> _ASSIGNMENT_
Copy out every line of text in the material below word for word, leaving out the pictures.

> _MATERIAL FOR THE TASK_
--*--
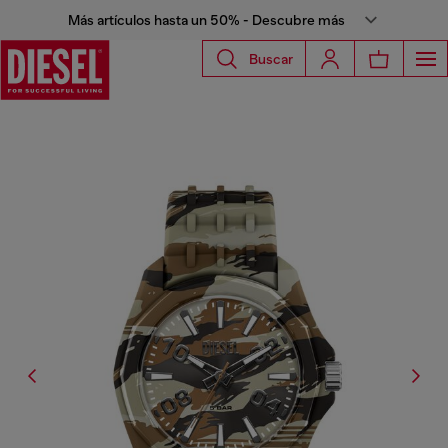
Más artículos hasta un 50% - Descubre más
Buscar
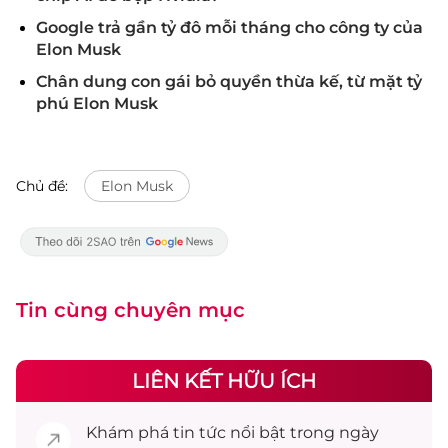
Google trả gần tỷ đô mỗi tháng cho công ty của
Elon Musk
Chân dung con gái bỏ quyền thừa kế, từ mặt tỷ
phú Elon Musk
Chủ đề:
Elon Musk
Tin cùng chuyên mục
LIÊN KẾT HỮU ÍCH
Khám phá
tin tức
nổi bật trong ngày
--*--
> _REPLY TO THE EXERCISE_
Más artículos hasta un 50% - Descubre más
Buscar
Google trả gần tỷ đô mỗi tháng cho công ty của
Elon Musk
Chân dung con gái bỏ quyền thừa kế, từ mặt tỷ
phú Elon Musk
Chủ đề:
Elon Musk
Tin cùng chuyên mục
LIÊN KẾT HỮU ÍCH
Khám phá
tin tức
nổi bật trong ngày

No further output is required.